Items from a dataset:
____________
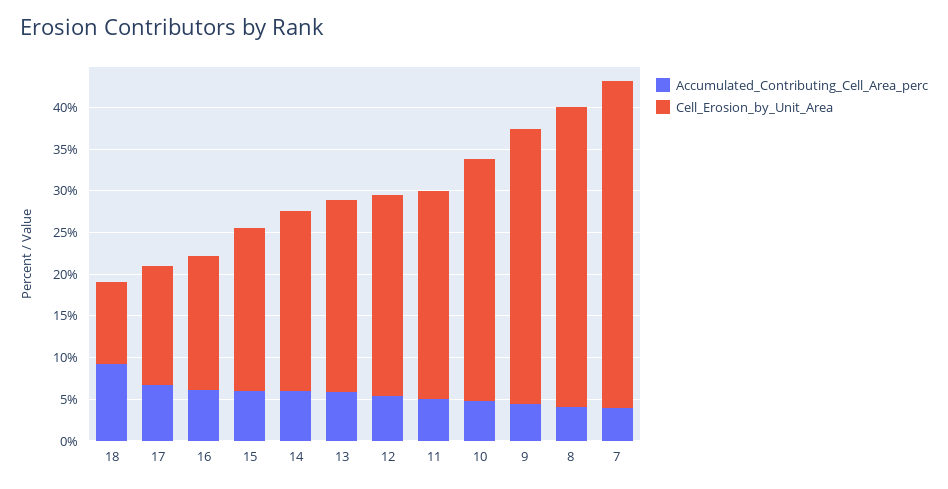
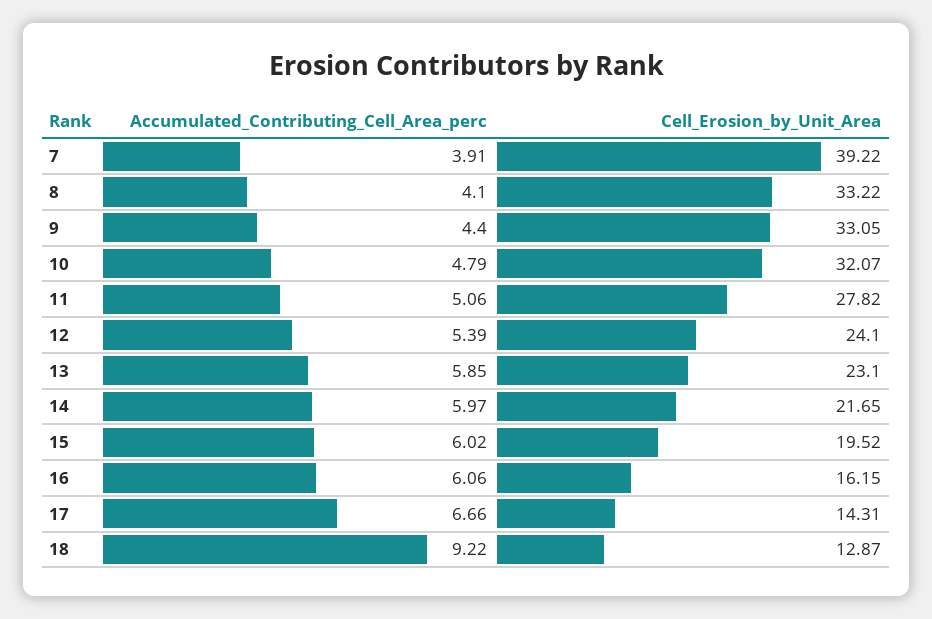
  {
    "Accumulated_Contributing_Cell_Area_perc": {
      "18": 9.22,
      "17": 6.66,
      "16": 6.06,
      "15": 6.02,
      "14": 5.97,
      "13": 5.85,
      "12": 5.39,
      "11": 5.06,
      "10": 4.79,
      "9": 4.4,
      "8": 4.1,
      "7": 3.91
    },
    "Cell_Erosion_by_Unit_Area": {
-     "18": 10,
+     "18": 12.87,
      "17": 14.31,
      "16": 16.15,
      "15": 19.52,
      "14": 21.65,
      "13": 23.1,
      "12": 24.1,
-     "11": 25,
+     "11": 27.82,
-     "10": 29,
+     "10": 32.07,
      "9": 33.05,
-     "8": 36,
+     "8": 33.22,
      "7": 39.22
    }
  }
____________
WORK INSTRUCTION
The records must be copied with no word altered, and without their pictures.

SOLUTION TO THIS PROBLEM
  {
    "Accumulated_Contributing_Cell_Area_perc": {
      "18": 9.22,
      "17": 6.66,
      "16": 6.06,
      "15": 6.02,
      "14": 5.97,
      "13": 5.85,
      "12": 5.39,
      "11": 5.06,
      "10": 4.79,
      "9": 4.4,
      "8": 4.1,
      "7": 3.91
    },
    "Cell_Erosion_by_Unit_Area": {
-     "18": 10,
+     "18": 12.87,
      "17": 14.31,
      "16": 16.15,
      "15": 19.52,
      "14": 21.65,
      "13": 23.1,
      "12": 24.1,
-     "11": 25,
+     "11": 27.82,
-     "10": 29,
+     "10": 32.07,
      "9": 33.05,
-     "8": 36,
+     "8": 33.22,
      "7": 39.22
    }
  }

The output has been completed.